A enorme força de Jean-Pierre Léaud está em todos os momentos, nas correrias com o amigo René, nas brincadeiras, nos momentos de graça e nos de tristeza, na brilhante e improvisada cena do interrogatório com a psicóloga, na sua voz, no seu andar, no seu olhar. É um grande intérprete que a câmera de Truffaut revela, e quando isso acontece o personagem sai do cinema e passa a um plano mais tangível, coisa difícil de ser alcançada mas conduzida com notável sensibilidade pelo diretor. E a competência do cineasta também está nos planos abertos e curiosos, típicos de um entusiasmo juvenil, que ele observa e já nem tenta domar. E ainda há a beleza plástica da fotografia, as ruas elegantes, a ponta de Jeanne Moreau e Jean-Claude Brialy, o amadurecimento de idéias há muito existentes na mente de Truffaut (a julgar por seus brilhantes textos publicados antes de 1959).

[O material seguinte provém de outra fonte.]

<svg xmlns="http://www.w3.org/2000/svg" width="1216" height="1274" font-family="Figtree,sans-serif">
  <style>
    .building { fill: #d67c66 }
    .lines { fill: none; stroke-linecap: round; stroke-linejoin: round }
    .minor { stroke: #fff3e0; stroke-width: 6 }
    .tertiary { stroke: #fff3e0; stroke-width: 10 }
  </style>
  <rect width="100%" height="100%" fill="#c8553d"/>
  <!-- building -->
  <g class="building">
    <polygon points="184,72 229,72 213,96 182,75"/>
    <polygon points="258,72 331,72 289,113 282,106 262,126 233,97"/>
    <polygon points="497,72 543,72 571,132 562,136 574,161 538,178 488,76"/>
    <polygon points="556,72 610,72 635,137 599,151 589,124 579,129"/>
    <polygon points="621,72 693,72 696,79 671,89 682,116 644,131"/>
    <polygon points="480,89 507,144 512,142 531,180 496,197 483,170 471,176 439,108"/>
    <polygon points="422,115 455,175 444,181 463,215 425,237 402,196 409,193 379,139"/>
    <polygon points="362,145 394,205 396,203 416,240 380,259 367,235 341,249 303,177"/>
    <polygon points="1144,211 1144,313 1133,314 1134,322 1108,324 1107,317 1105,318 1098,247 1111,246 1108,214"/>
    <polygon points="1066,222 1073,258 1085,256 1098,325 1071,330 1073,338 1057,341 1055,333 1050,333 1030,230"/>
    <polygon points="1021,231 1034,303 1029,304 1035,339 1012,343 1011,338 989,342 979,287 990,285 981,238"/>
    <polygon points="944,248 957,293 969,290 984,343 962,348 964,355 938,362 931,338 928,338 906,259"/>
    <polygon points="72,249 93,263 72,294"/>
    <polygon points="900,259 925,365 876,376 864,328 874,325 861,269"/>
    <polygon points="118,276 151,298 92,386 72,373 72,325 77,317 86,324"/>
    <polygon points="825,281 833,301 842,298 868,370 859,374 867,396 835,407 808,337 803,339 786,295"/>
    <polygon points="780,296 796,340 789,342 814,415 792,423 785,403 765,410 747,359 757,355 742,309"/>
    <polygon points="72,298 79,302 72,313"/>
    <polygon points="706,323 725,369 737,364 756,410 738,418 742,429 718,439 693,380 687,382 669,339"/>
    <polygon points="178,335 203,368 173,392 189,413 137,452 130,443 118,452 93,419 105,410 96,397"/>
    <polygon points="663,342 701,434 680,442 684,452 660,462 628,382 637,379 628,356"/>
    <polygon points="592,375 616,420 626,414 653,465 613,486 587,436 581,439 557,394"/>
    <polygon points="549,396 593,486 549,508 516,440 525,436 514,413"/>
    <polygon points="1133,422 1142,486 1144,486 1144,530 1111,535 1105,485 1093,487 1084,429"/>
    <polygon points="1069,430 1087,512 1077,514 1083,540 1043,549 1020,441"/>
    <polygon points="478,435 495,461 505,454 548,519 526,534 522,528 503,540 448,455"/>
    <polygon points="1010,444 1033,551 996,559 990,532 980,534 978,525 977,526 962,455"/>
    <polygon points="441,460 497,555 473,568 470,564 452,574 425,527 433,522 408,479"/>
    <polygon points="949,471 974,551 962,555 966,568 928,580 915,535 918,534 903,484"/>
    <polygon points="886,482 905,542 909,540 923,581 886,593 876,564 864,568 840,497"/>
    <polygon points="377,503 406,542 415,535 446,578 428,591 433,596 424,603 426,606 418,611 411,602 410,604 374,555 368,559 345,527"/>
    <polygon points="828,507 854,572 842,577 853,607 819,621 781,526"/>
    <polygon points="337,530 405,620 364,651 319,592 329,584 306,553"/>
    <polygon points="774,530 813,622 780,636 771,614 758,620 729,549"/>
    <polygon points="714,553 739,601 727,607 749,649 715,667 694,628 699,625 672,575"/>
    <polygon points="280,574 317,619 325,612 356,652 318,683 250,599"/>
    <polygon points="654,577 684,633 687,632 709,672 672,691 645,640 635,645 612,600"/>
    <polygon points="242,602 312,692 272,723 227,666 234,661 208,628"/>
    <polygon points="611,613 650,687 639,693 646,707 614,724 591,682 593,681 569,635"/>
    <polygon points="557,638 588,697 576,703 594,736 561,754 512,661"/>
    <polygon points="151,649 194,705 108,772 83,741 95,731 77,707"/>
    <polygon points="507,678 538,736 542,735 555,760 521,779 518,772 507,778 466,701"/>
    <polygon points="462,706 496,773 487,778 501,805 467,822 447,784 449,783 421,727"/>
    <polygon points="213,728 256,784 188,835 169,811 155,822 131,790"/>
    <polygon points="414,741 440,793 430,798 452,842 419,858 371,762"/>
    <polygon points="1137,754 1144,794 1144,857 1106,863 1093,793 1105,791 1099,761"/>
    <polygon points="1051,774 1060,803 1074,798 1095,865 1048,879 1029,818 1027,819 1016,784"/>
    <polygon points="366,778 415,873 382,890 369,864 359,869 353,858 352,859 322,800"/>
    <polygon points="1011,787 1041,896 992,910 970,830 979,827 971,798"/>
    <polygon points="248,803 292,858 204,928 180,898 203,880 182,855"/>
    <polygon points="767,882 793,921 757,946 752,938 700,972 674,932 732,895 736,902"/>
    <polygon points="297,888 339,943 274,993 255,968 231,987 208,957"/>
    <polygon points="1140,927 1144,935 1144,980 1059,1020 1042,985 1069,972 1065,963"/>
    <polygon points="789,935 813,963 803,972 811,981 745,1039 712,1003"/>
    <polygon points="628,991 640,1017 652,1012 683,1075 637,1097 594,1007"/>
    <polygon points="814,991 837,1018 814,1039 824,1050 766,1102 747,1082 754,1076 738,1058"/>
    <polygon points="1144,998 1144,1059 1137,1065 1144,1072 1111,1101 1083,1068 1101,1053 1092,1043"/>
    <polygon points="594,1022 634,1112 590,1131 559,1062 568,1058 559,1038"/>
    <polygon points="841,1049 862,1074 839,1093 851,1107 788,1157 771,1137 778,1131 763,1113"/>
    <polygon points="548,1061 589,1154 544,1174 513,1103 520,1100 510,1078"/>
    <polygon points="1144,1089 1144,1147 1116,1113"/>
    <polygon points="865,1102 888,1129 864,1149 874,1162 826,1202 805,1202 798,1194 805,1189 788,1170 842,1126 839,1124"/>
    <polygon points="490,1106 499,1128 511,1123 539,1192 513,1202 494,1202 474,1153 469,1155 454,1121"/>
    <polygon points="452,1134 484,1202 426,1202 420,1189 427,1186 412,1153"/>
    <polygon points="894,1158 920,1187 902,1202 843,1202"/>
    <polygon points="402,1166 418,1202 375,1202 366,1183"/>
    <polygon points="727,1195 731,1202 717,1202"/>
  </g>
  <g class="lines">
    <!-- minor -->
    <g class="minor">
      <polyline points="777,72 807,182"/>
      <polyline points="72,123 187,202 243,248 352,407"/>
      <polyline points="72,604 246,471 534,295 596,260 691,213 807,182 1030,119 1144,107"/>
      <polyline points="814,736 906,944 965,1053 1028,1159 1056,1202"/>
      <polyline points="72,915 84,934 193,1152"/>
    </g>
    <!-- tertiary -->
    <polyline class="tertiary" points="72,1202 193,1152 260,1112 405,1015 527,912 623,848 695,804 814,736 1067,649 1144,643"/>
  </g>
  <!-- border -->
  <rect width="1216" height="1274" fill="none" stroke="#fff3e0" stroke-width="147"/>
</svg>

Antoine Doinel voltaria em outros quatro filmes, todos estrelados por Jean-Pierre Léaud: O amor aos 20 anos, Beijos proibidos, Domicílio conjugal e O amor em fuga. Passou por uma casa de recuperação para jovens delinqüentes, amou, trabalhou em muitos ofícios, casou-se, teve um filho, separou-se, virou escritor... il a fait les quatre cents coups.